Les recruteurs utilisant le job dating soulignent cependant certaines limites du procédé. Comme par exemple : 

  • Le procédé n’est pas adapté à certains types de poste, notamment les pénuriques. Le job dating n’est pas adapté au recrutement d’un développeur, en tout cas pour l’instant.
  • Le nombre de désistements est important. Il est important de limiter le délai entre l’annonce et le déroulement du job dating, pour ne pas perdre trop de candidats. 
  • Enfin, « le nombre de participants aux évènements est en baisse » souligne Jeremy Pusiol, responsable des Ressources Humaines au sein de Villages Club du Soleil. Le job dating semble en effet souffrir d’une désaffection progressive des candidats. 

Si le job dating présente ses caractéristiques propres, avec ses avantages et ses inconvénients, force est de constater qu’il n’est qu’un symbole d’une tendance plus générale : le recrutement emprunte de plus en plus d’outils aux mondes de la séduction et du marketing.

Job dating/speed dating : symbole d’une tendance de fond ?

En effet, le job dating n’est pas le seul format emprunté par le recrutement aux relations amoureuses. C’est même une tendance constatée ces dernières années. Avec, par exemple : 

  • Le matching : Initialement utilisée par les applications de rencontre, les outils de matching sont devenus sémantiques pour le recrutement. Elles permettent non pas de matcher 2 profils, mais une offre d’emploi avec un CV. 
  • La marque employeur s’est fortement développée ces dernières années, surtout pour recruter des profils pénuriques. Les entreprises savent désormais qu’elles doivent vanter le bonheur absolu que cela représente de travailler chez elles. 

Comment expliquer cette tendance ? On peut penser que la symétrisation du rapport Recruteur/Candidat y joue beaucoup. Si le mythe du “Candidat Roi” a ses limites, il est clair que le rapport s’est équilibré. Les entreprises, autrefois en position de force, doivent désormais, elles aussi, “séduire” le candidat, dans un nouvelle status quo inédit…comparable aux processus de séduction classiques. Les entreprises ont vite compris qu’elles devaient se plier à l’exercice, en effet :  

  • Chaque recrutement demande de plus en plus de temps aux professionnels du secteur. En 2018, l’APEC estime à 9 semaines la durée moyenne d’un recrutement de commercial. 
  • Une erreur de casting peut se révéler extrêmement coûteuse, en termes financier, mais également humains, avec des impacts sur le long terme difficiles à rattraper.  

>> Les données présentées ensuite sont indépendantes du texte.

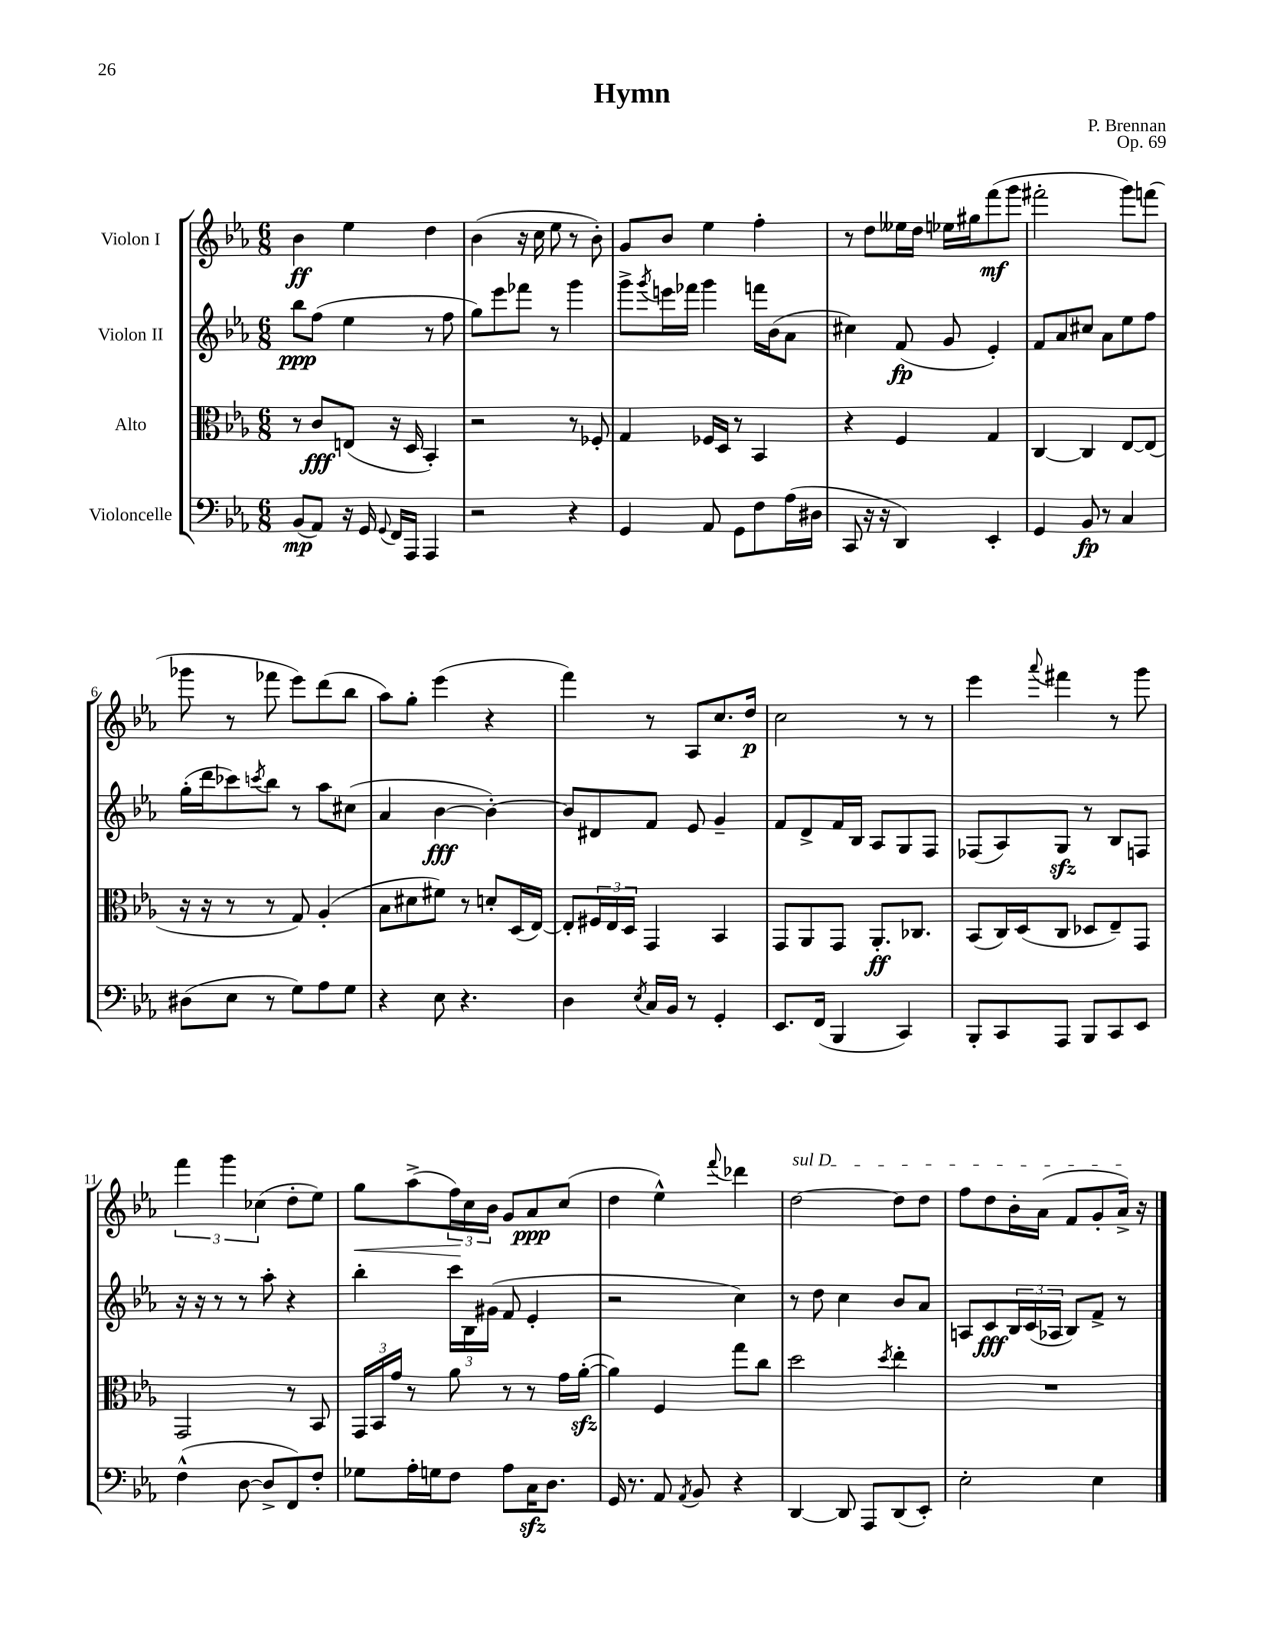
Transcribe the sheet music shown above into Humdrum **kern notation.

**kern	**dynam	**kern	**dynam	**kern	**dynam	**kern	**dynam
*part4	*part4	*part3	*part3	*part2	*part2	*part1	*part1
*staff4	*staff4	*staff3	*staff3	*staff2	*staff2	*staff1	*staff1
*I"Violoncelle	*	*I"Alto	*	*I"Violon II	*	*I"Violon I	*
*clefF4	*	*clefC3	*	*clefG2	*	*clefG2	*
*k[b-e-a-]	*	*k[b-e-a-]	*	*k[b-e-a-]	*	*k[b-e-a-]	*
*M6/8	*	*M6/8	*	*M6/8	*	*M6/8	*
=1	=1	=1	=1	=1	=1	=1	=1
(8BB-/L	mp	8r	.	8bb-\L	ppp	4b-\	ff
8AA-/J)	.	8c/L	fff	(8ff\J	.	.	.
16r	.	(8En/J	.	4ee-\	.	4ee-\	.
16GG/	.	.	.	.	.	.	.
8qqGG/	.	.	.	.	.	.	.
16FF/LL	.	16r	.	.	.	.	.
16AAA-/JJ	.	16D/	.	.	.	.	.
4AAA-/	.	4BB-'/)	.	8r	.	4dd\	.
.	.	.	.	8ff\	.	.	.
=2	=2	=2	=2	=2	=2	=2	=2
2r	.	2r	.	8gg\L)	.	(4b-\	.
.	.	.	.	8eee-\	.	.	.
.	.	.	.	8fff-X\J	.	16r	.
.	.	.	.	.	.	16cc\	.
.	.	.	.	8r	.	8ee-\	.
4r	.	8r	.	4ggg\	.	8r	.
.	.	8F-X'/	.	.	.	8b-'\)	.
=3	=3	=3	=3	=3	=3	=3	=3
4GG/	.	4G/	.	8ggg^\L	.	8g/L	.
.	.	.	.	8qggg/	.	.	.
.	.	.	.	16eeen\L	.	8b-/J	.
.	.	.	.	16fff-X\JJ	.	.	.
8AA-/	.	16F-X/LL	.	4ggg\	.	4ee-\	.
.	.	16D/JJ	.	.	.	.	.
8GG\L	.	8r	.	.	.	.	.
8F\	.	4BB-/	.	16fffn\LL	.	4ff'\	.
.	.	.	.	(16b-\J	.	.	.
(16A-\L	.	.	.	8a-\J	.	.	.
16D#X\JJ	.	.	.	.	.	.	.
=4	=4	=4	=4	=4	=4	=4	=4
8CC/	.	4r	.	4cc#X\)	.	8r	.
16r	.	.	.	.	.	8dd\L	.
16r	.	.	.	.	.	.	.
4DD/)	.	4F/	.	(8f/	fp	16ee--X\L	.
.	.	.	.	.	.	16dd\JJ	.
.	.	.	.	8g/	.	16ee-X\LL	.
.	.	.	.	.	.	16gg#X\J	.
4EE-'/	.	4G/	.	4e-'/)	.	(8fff\	mf
.	.	.	.	.	.	8ggg\J	.
=5	=5	=5	=5	=5	=5	=5	=5
4GG/	.	[4C/	.	8f/L	.	2fff#X'\	.
.	.	.	.	8a-/	.	.	.
8BB-/	fp	4C/]	.	8cc#X/J	.	.	.
8r	.	.	.	8a-\L	.	.	.
4C/	.	[8E-/L	.	8ee-\	.	8ggg\L)	.
.	.	(8E-/J]	.	8ff\J	.	(8fffn\J	.
!!LO:LB:g=z
=6	=6	=6	=6	=6	=6	=6	=6
(8D#X\L	.	16r	.	(16gg'\LL	.	8ggg-X\	.
.	.	16r	.	16ddd\J	.	.	.
8E-\J	.	8r	.	8ccc-X\)	.	8r	.
.	.	.	.	8qcccn/	.	.	.
8r	.	8r	.	8bb-\J	.	8fff-X\	.
8G\L)	.	8G/)	.	8r	.	8eee-\L)	.
8A-\	.	(4A-'/	.	8aa-\L	.	(8ddd\	.
8G\J	.	.	.	(8cc#X\J	.	8bb-\J	.
=7	=7	=7	=7	=7	=7	=7	=7
4r	.	8B-\L	.	4a-/	.	8aa-\L)	.
.	.	8d#X\	.	.	.	8gg'\J	.
8E-\	.	8f#X\J)	.	[4b-\	fff	(4eee-\	.
4.r	.	8r	.	.	.	.	.
.	.	8dn'/L	.	4b-'\_)	.	4r	.
.	.	(16D/L	.	.	.	.	.
.	.	[16E-/JJ)	.	.	.	.	.
=8	=8	=8	=8	=8	=8	=8	=8
4D\	.	8E-'/L]	.	8b-/L]	.	4fff\)	.
.	.	24F#X/L	.	8d#X/	.	.	.
.	.	24E-/	.	.	.	.	.
.	.	24D/JJ	.	.	.	.	.
8qE-/	.	.	.	.	.	.	.
16C/LL	.	4GG/	.	8f/J	.	8r	.
16BB-/JJ	.	.	.	.	.	.	.
8r	.	.	.	8e-/	.	8A-/L	.
4GG'/	.	4BB-/	.	4g~/	.	8.cc/	.
.	.	.	.	.	.	16dd/Jk	p
=9	=9	=9	=9	=9	=9	=9	=9
8.EE-/L	.	8GG/L	.	8f/L	.	2cc\	.
.	.	8AA-/	.	8d^/	.	.	.
(16FF/Jk	.	.	.	.	.	.	.
4BBB-/	.	8GG/J	.	16f/L	.	.	.
.	.	.	.	16B-/JJ	.	.	.
.	.	8.AA-'/L	ff	8A-/L	.	.	.
4CC/)	.	.	.	8G/	.	8r	.
.	.	8.C-X/J	.	.	.	.	.
.	.	.	.	8F/J	.	8r	.
=10	=10	=10	=10	=10	=10	=10	=10
8BBB-'/L	.	(8BB-/L	.	(8F-X/L	.	4eee-\	.
8CC/	.	16C/L)	.	8A-/)	.	.	.
.	.	(16D/J	.	.	.	.	.
.	.	.	.	.	.	8qqaaa-/	.
8AAA-/J	.	8C/J	.	8Gzz/J	.	4fff#X\	.
8BBB-/L	.	8D-X/L	.	8r	.	.	.
8CC/	.	8E-~/)	.	8B-/L	.	8r	.
8EE-/J	.	8GG/J	.	8Fn/J	.	8ggg\	.
!!LO:LB:g=z
=11	=11	=11	=11	=11	=11	=11	=11
(4F^^\	.	2GG/	.	16r	.	6fff\	.
.	.	.	.	16r	.	.	.
.	.	.	.	8r	.	.	.
.	.	.	.	.	.	6ggg\	.
[8D\	.	.	.	8r	.	.	.
.	.	.	.	.	.	(6cc-X\	.
8D^/L]	.	.	.	8aa-'\	.	.	.
8FF/)	.	8r	.	4r	.	8dd'\L	.
8F'/J	.	8BB-/	.	.	.	8ee-\J)	.
=12	=12	=12	=12	=12	=12	=12	=12
!	!	!	!	!	!	!	!LO:HP:b
8G-X\L	.	24GG/LL	.	4bb-'\	.	8gg\L	<
.	.	24BB-/	.	.	.	.	.
.	.	24g/JJ	.	.	.	.	.
16A-'\L	.	8r	.	.	.	(8aa-^\	.
16Gn\J	.	.	.	.	.	.	.
8F\J	.	8a-\	.	24ccc\LL	.	24ff\L)	.
.	.	.	.	24B-\	.	24cc\	[
.	.	.	.	(24g#X\JJ	.	24b-\JJ	.
8A-\L	.	8r	.	8f/	.	8g/L	.
16Czz\K	.	8r	.	4e-'/	.	8a-/	ppp
8.D\J	.	.	.	.	.	.	.
.	.	16g\LL	.	.	.	(8cc/J	.
.	.	([16a-zz'\JJ	.	.	.	.	.
=13	=13	=13	=13	=13	=13	=13	=13
16GG/	.	4a-\])	.	2r	.	4dd\	.
8.r	.	.	.	.	.	.	.
8AA-/	.	4F/	.	.	.	4ee-^^\)	.
8qAA-/	.	.	.	.	.	.	.
8BB-/	.	.	.	.	.	.	.
.	.	.	.	.	.	8qqfff/	.
4r	.	8gg\L	.	4cc\)	.	4ddd-X\	.
.	.	8cc\J	.	.	.	.	.
=14	=14	=14	=14	=14	=14	=14	=14
!	!	!	!	!	!	!LO:TX:a:i:t=sul D	!
[4DD/	.	2dd\	.	8r	.	[2dd\	.
.	.	.	.	8dd\	.	.	.
8DD/]	.	.	.	4cc\	.	.	.
8AAA-/L	.	.	.	.	.	.	.
.	.	8qdd/	.	.	.	.	.
(8DD/	.	4ee-'\	.	8b-/L	.	8dd\L]	.
8EE-'/J)	.	.	.	8a-/J	.	8dd\J	.
=15	=15	=15	=15	=15	=15	=15	=15
2E-'\	.	2.r	.	8An/L	.	8ff\L	.
.	.	.	.	8c/	fff	8dd\	.
.	.	.	.	24B-/L	.	16b-'\L	.
.	.	.	.	(24c/	.	.	.
.	.	.	.	.	.	(16a-\JJ	.
.	.	.	.	24A-X/JJ	.	.	.
.	.	.	.	8B-/L)	.	8f/L	.
4E-\	.	.	.	8f^/J	.	8g'/	.
.	.	.	.	8r	.	16a-^/Jk)	.
.	.	.	.	.	.	16r	.
==	==	==	==	==	==	==	==
*-	*-	*-	*-	*-	*-	*-	*-
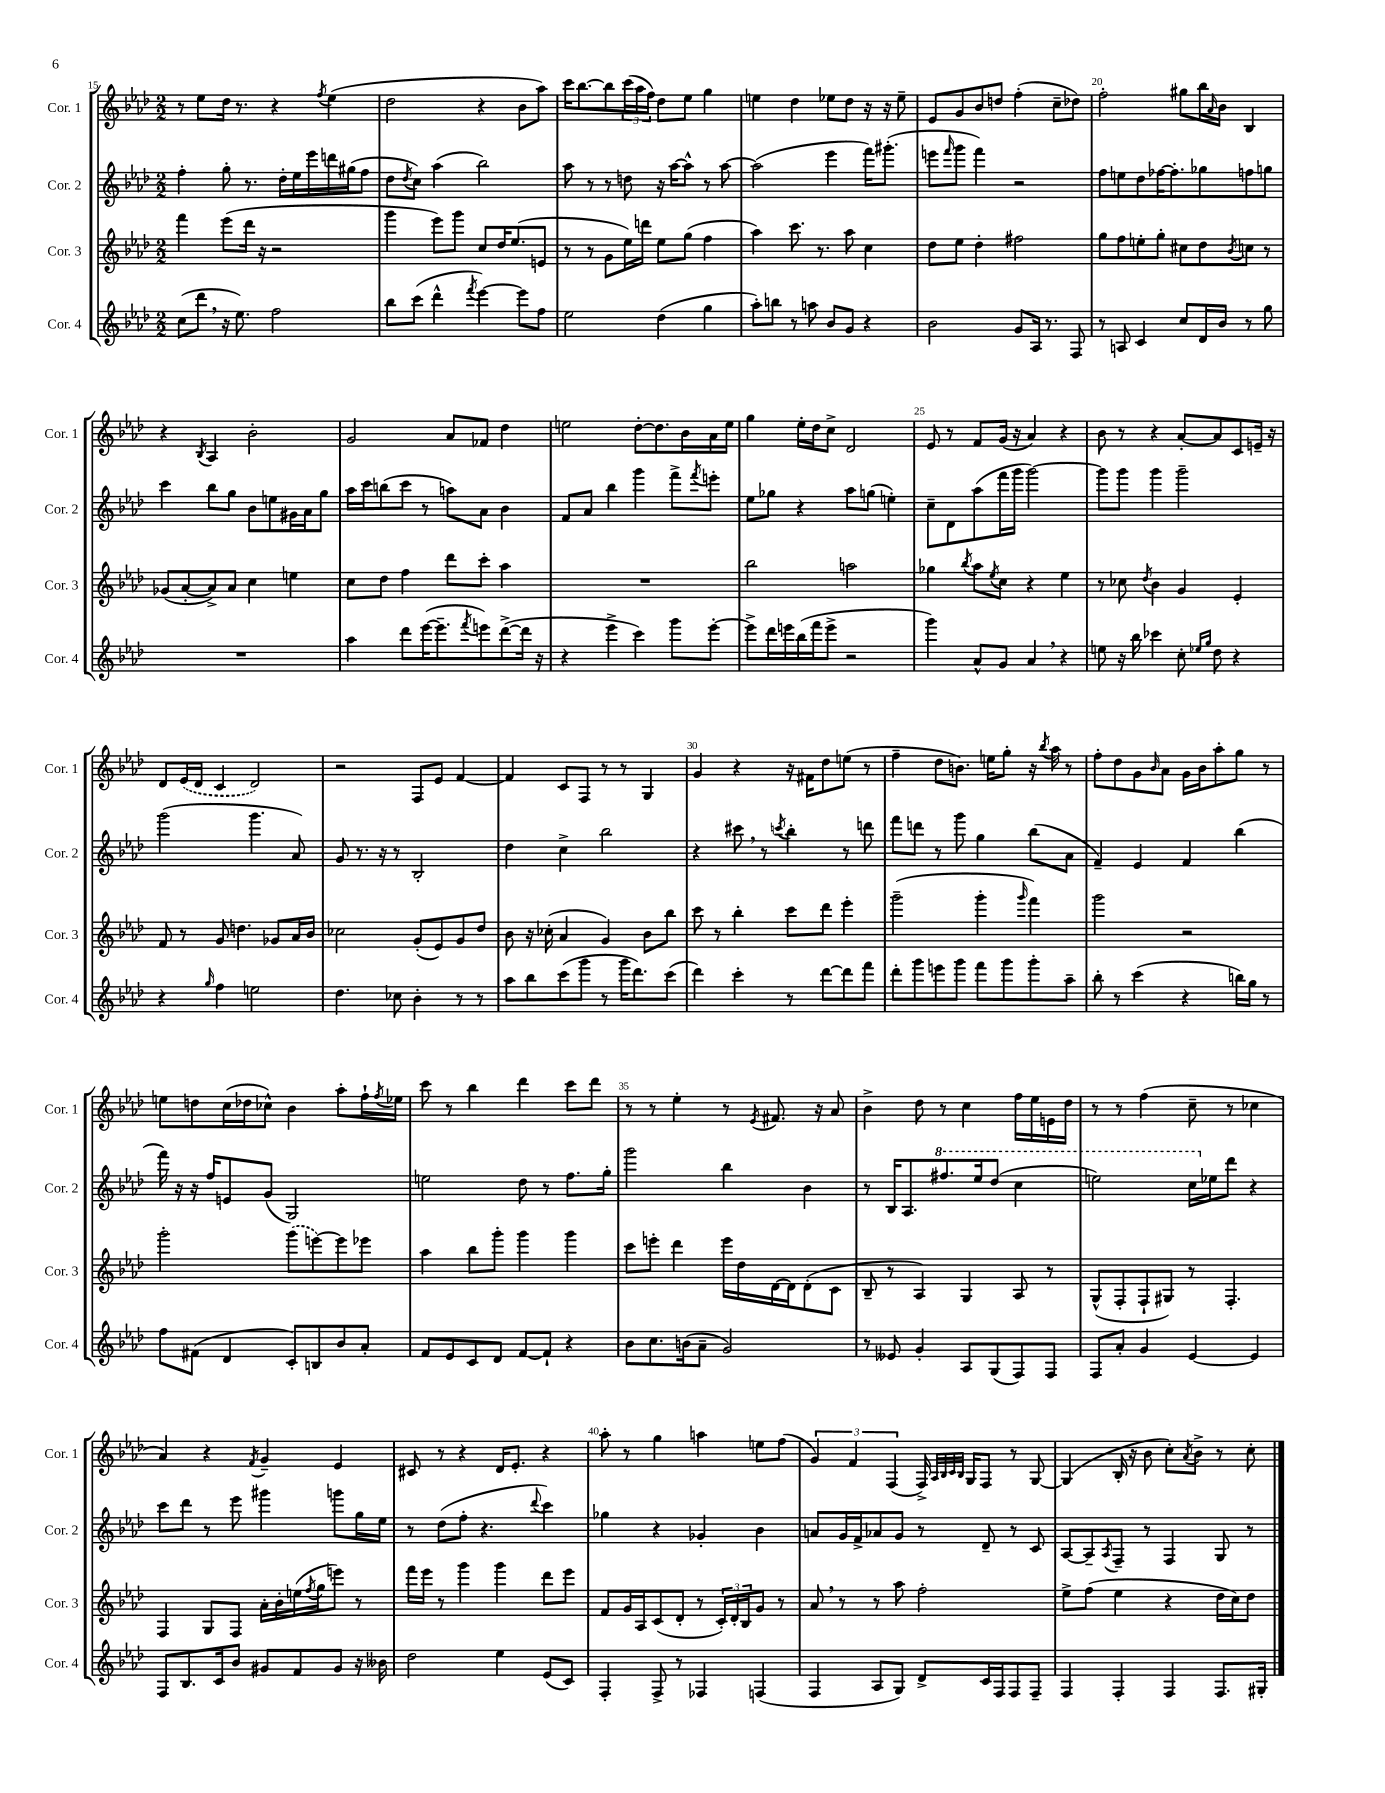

Optimiser leurs embauches est donc un enjeu chaque jour plus majeur pour les entreprises. Si, au fond, recruter a toujours consisté à séduire, la symétrisation des relations a emphatisé les points communs entre ces deux activités. La récupération des outils de rencontres par l’industrie du recrutement en est la preuve. De là à affirmer que les Job Daters doivent s’inspirer de Cléopâtre ou Casanova, il n’y a qu’un pas : manipulateurs hors pair, ils auraient sans doute été aussi bon candidats que recruteurs.